他猛地提高了音量,带着煽动性的嘶哑,转向另外几桌水族话事人:“嘿嘿,咱们关中八水儿,同气连枝几百年……说几百年都是少的!得让肉烂在锅里不是?那几家的!别他娘那么没种!躲在龟壳里装什么仁义兄弟?敢不敢,就今日,就此刻,和爷们儿一块儿,分了这渭水?!”
“我分你祖宗十八代!!”
沙塘鳢张嘴就想骂,粗粝的嗓子眼里的怒火已经冲到了喉咙口——
然而一道身影比他更快!
“唰”地一声,红影闪过。
是敖?。
这位泾水敖太子手托着二指宽的墨蟒皮腰带,满头乌发用一根简简单单的素银簪子束在脑后,露出光洁的额头和一双燃着火焰的眼睛。

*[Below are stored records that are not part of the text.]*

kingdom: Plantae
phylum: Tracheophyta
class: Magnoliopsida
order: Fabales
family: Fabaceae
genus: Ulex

他抢步上前时,袍角带风,猎猎作响,转身,面向玄渊,双手抬起——
右手压左手,拇指内扣,躬身,六十度。
一个端端正正、纹丝不差的水族见上位尊者“躬身揖”。
礼毕,他才猛地扭回头。脸上所有属于晚辈的恭谨,在转向无支宰的瞬间,被撕得粉碎,只剩下少年人毫无掩饰的、近乎狰狞的暴怒。
“你个腌臜的老猴子!老贼种!!”
敖?骂得字字喷火,清亮的少年嗓音因为极致的愤怒拔高得近乎尖利,在空旷的七层阁楼里回荡:“几个菜啊你他么的喝成这样?!真当披了张人皮就忘了自己是个什么玩意儿?!灞水儿的乌鳢当年也是这么张狂,也是这么想分一杯羹,现在呢?!他那一身黑肉早他娘在锅里涮干净了,骨头都碾碎了铺路!你要不现在就下去跟他凑一凑,好歹凑个双拼硬菜?!”
他往前逼了一步,靴底重重踩在青砖上,拳头攥得指节“咯咯”作响,白皙的手背上一根根青筋凸起:“你滈水,当年在泾水河口做的事,真当老子们忘了?!真当我泾水敖氏,都是没卵子的孬种?!”